Metro closure slated for February

The on-and-off closure of the metro line to Athens International Airport, so that three new stations can be completed, appears to be on again, as sources said yesterday that Line 3 would be shut down in February. A project that should have been completed in 2006 looks to be headed for the final stretch, but it appears that work on the extension will not mean the immediate opening of all three stations: Holargos, Nomismatokopeio and Aghia Paraskevi. The Nomismatokopeio station, which lies on the border between the northeastern suburbs of Holargos and Kato Halandri, will be ready to open once the six-month project is completed. Commuters will be able to reach Syntagma Square in central Athens in just 10 minutes. However, those wishing to use the Holargos and Aghia Paraskevi stations will have to wait a little longer. Holargos station is due to be ready to welcome passengers in 2010, while commuters will be able to make their way to Aghia Paraskevi station a year later, which will represent the end of a long wait for the residents of an affluent but densely populated part of Athens. It is estimated that 60,000 people a day will use the stations. Sources at Attiko Metro, the public company that is responsible for running the service, told Kathimerini that the section of Line 3 that runs from Ethniki Amyna to Athens International Airport would be closed from February for at least six months.

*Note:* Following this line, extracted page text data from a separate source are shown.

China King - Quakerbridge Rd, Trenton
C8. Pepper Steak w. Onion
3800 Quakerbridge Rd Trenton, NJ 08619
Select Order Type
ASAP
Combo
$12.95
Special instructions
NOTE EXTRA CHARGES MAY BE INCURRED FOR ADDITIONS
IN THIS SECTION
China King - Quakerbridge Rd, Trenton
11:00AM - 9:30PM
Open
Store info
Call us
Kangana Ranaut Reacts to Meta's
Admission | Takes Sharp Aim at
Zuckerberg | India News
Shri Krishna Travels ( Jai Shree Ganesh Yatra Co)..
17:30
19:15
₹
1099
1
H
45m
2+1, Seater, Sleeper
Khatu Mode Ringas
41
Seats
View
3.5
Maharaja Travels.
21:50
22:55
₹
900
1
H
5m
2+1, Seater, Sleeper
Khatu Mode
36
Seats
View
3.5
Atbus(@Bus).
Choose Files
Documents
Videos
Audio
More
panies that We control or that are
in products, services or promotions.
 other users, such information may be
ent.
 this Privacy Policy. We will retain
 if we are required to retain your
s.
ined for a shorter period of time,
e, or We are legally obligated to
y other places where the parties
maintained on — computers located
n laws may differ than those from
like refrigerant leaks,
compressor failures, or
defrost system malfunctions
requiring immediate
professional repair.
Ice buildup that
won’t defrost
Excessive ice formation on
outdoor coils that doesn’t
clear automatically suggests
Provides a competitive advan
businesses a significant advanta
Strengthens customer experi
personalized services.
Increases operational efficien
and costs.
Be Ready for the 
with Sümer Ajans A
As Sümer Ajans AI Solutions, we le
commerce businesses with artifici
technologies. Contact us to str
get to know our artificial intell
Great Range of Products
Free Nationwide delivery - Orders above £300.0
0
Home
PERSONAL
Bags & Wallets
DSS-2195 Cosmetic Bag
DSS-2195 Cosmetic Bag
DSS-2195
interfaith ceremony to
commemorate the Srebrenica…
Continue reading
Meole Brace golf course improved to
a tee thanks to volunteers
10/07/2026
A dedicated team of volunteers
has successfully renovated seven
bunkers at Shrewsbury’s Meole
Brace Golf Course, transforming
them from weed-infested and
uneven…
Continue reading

It is likely that a replacement bus service will be made available for commuters. Transport authorities intend to start informing Athenians and visitors about the changes from the beginning of 2009. A section of Line 3 has to be closed as the tunnel needs to be demolished at Aghia Paraskevi so that the station platform can be built and a ventilation shaft has to be constructed at Holargos. The Nomismatokopeio station is almost ready. A 630-space parking lot is being constructed and a bus terminal will also be created on the site, which will act as a public transport hub. Buses that currently terminate and start their journeys at the junction of Katehaki and Mesogeion avenues will instead head for Nomismatokopeio, which takes its name from the National Mint, located a few meters away.